My introductory PDE textbook has this figure in a chapter on boundary and initial data:
It then says
Note that whenever Laplace's equation is solved in $\Omega \subset \mathbb{R}^2$, the boundary $\partial{\Omega}$ is one-dimensional. When solving the equation in $\mathbb{R}^3$, the boundary is two-dimensional, so that there are two tangential derivatives and one normal derivative at every point on the boundary.
Why is this? This is not clear to me.
Please help me understand this.
Explanations with manifolds :
PDE are solved on open sets of $\mathbb{R}^n$. Open sets are manifolds. The boundary of a manifold of dimension $n$ is a manifold of dimension $n-1$.

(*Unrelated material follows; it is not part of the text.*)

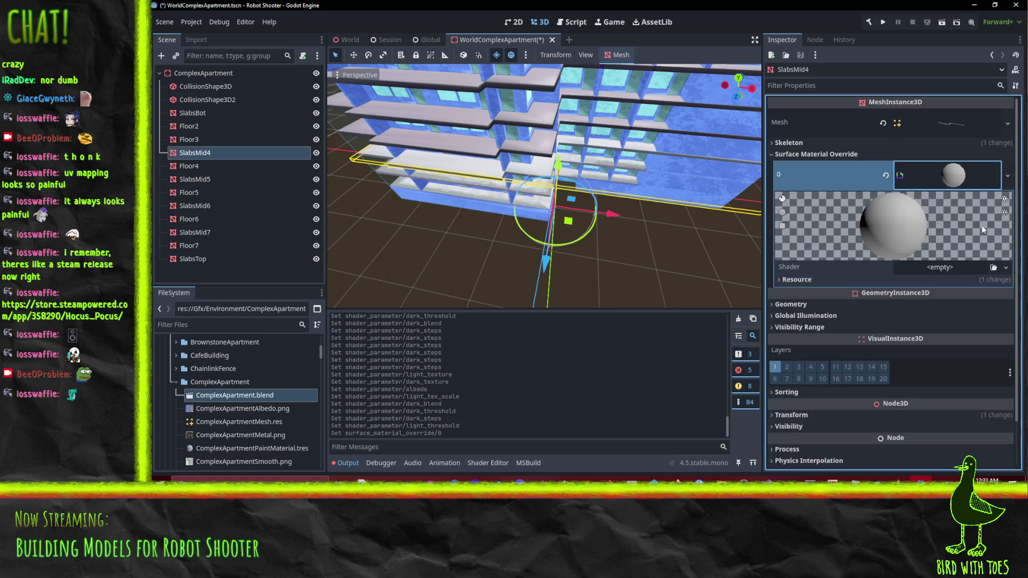
click(1011, 268)
click(983, 303)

More intuitively, you can find coordinate charts going from an hyperplane of $\mathbb{R}^n$ to the boundary. Coordinate charts being basically homeomorphisms (continuous bijections with continuous inverse).
Manifolds of dimension $m$ are space that can be seen locally as $\mathbb{R}^m$. This means that locally (around a point) we can find an homeomorphism between our manifold and an open subset of $\mathbb{R}^m$.

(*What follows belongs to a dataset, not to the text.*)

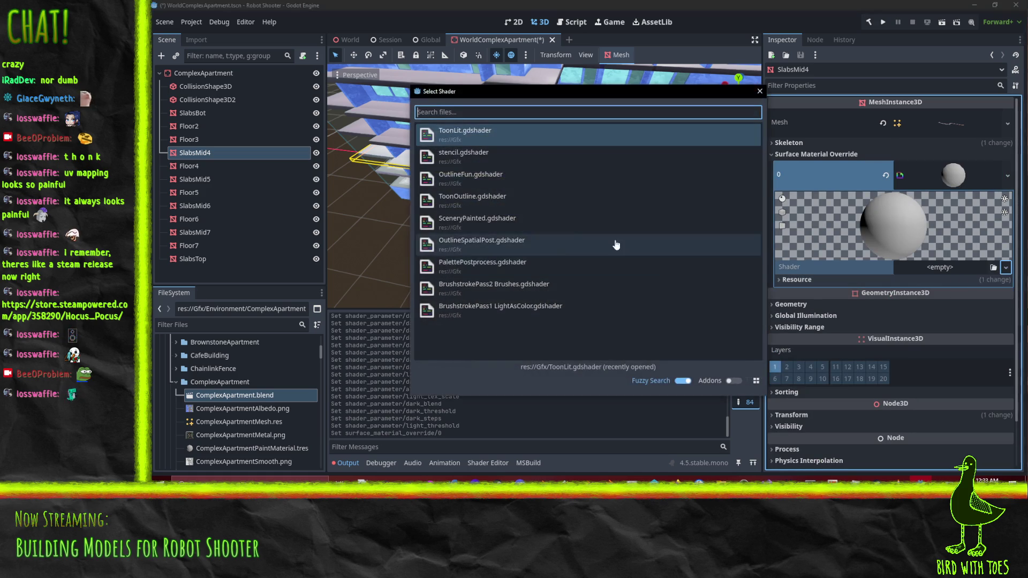
click(548, 320)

Often, we also assume that the boundary of the open set is $C^1$. Typically, this seems to be the case on your drawing, but would not have been if $\Omega$ was a square (because of the corners), for example. By assuming this, we always can find $n-1$ tangential derivatives and $1$ normal derivative.
Note : sorry if you are not familiar with manifolds, but they are the most rigourous way to talk about this.